_WHAT TO DO_.
The lines you return must be all those in the data that hold the string "general".

**** INPUT DATA ****

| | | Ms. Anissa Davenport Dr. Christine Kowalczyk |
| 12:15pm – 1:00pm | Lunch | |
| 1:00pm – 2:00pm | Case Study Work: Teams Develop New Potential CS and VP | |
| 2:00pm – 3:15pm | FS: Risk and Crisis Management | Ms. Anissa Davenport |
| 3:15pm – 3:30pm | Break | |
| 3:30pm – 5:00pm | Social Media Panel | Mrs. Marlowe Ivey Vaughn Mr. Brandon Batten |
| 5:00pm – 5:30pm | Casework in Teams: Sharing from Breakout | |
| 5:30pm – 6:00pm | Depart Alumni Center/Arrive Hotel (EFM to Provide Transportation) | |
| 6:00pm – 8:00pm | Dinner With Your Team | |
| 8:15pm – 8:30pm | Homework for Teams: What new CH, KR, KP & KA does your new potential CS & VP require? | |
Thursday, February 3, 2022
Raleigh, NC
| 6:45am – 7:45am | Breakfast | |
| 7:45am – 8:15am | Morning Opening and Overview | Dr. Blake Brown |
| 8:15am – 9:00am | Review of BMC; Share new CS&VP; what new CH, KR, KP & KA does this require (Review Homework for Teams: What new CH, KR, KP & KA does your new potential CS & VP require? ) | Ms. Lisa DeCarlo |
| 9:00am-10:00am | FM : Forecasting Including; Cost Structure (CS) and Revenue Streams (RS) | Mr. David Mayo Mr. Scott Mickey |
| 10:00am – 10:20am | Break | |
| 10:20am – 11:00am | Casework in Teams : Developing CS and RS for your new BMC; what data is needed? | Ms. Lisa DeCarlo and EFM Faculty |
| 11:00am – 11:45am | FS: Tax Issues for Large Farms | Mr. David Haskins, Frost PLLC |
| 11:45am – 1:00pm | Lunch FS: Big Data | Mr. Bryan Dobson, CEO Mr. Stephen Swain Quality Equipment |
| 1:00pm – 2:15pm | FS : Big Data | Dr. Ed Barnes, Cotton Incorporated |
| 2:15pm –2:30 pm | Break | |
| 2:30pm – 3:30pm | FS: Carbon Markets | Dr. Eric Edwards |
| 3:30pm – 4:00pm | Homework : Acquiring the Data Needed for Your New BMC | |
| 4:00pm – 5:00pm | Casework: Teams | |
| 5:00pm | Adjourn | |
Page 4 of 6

****
**** INPUT DATA ****

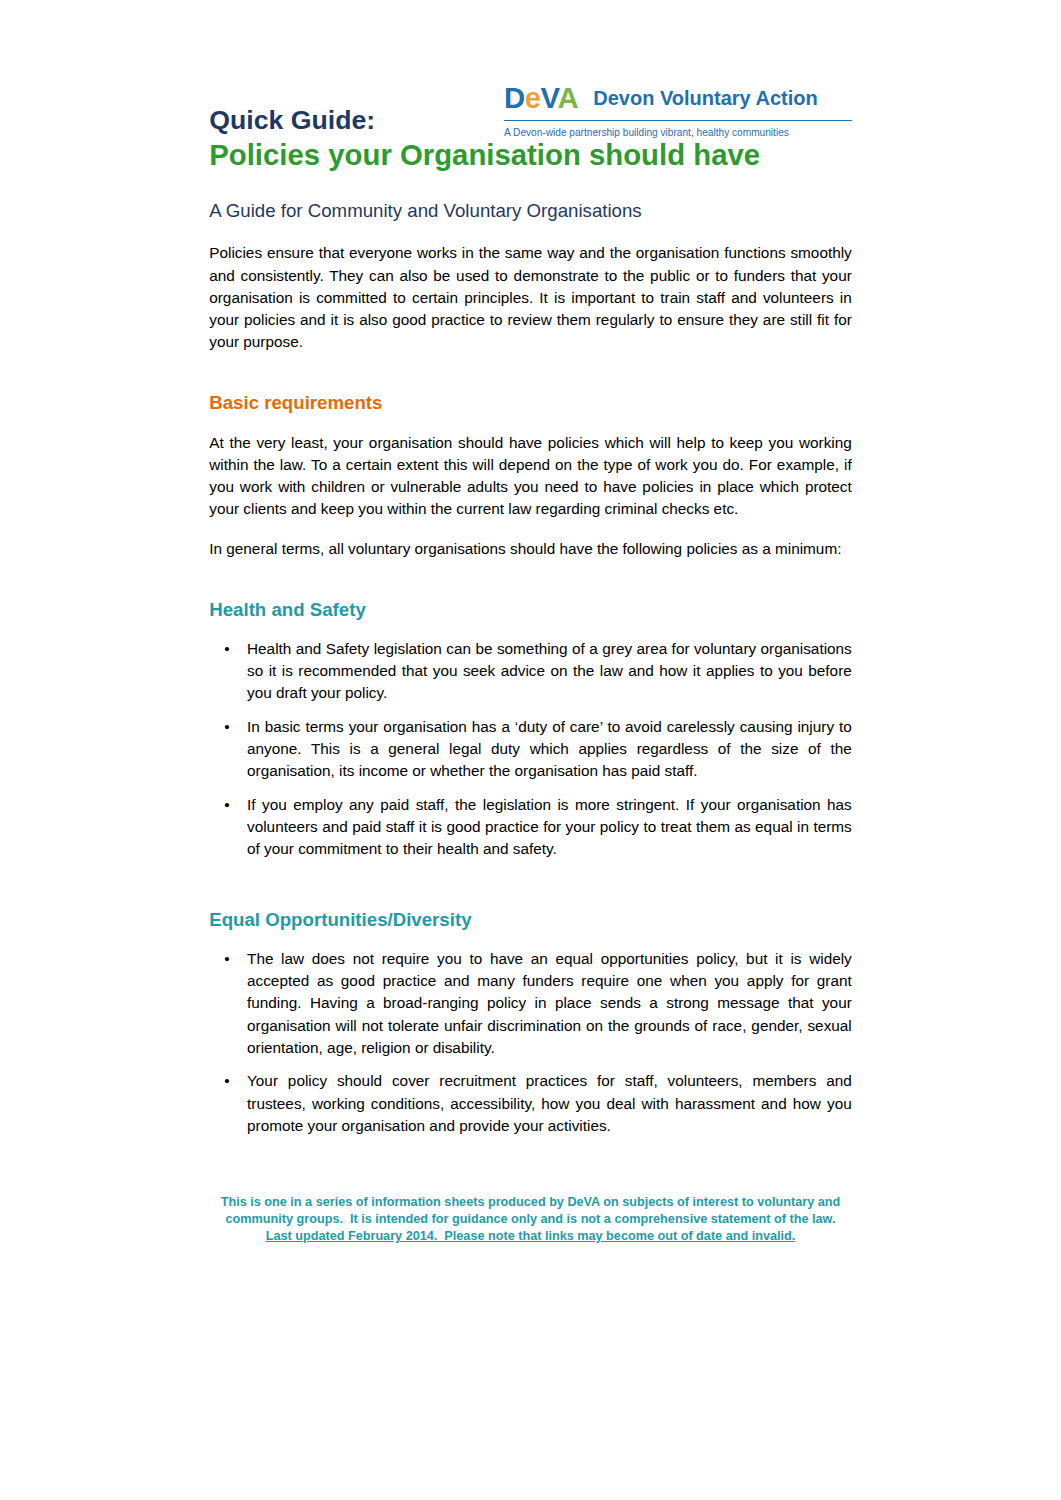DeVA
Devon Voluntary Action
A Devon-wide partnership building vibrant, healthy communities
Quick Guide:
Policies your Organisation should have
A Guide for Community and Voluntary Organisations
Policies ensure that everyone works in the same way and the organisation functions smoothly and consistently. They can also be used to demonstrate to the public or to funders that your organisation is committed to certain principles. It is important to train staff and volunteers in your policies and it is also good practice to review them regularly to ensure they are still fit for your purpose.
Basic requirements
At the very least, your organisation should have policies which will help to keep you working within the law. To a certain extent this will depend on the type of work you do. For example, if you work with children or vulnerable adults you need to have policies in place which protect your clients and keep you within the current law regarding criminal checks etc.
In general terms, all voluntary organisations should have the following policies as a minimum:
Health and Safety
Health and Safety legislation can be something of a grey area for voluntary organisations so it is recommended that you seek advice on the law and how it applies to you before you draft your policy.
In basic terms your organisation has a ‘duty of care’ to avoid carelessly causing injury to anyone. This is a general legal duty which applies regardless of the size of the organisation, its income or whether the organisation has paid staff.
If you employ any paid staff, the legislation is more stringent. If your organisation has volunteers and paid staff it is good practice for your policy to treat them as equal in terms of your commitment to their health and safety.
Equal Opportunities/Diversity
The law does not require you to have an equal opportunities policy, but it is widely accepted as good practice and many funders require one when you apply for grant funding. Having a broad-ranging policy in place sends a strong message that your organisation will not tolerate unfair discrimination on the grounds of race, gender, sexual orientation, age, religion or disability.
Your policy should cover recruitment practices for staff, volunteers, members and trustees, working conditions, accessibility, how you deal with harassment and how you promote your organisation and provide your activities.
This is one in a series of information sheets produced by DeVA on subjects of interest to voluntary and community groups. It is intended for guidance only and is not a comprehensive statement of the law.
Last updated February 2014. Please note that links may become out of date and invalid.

****

_RESPONSE BELOW_.
In general terms, all voluntary organisations should have the following policies as a minimum:
In basic terms your organisation has a ‘duty of care’ to avoid carelessly causing injury to anyone. This is a general legal duty which applies regardless of the size of the organisation, its income or whether the organisation has paid staff.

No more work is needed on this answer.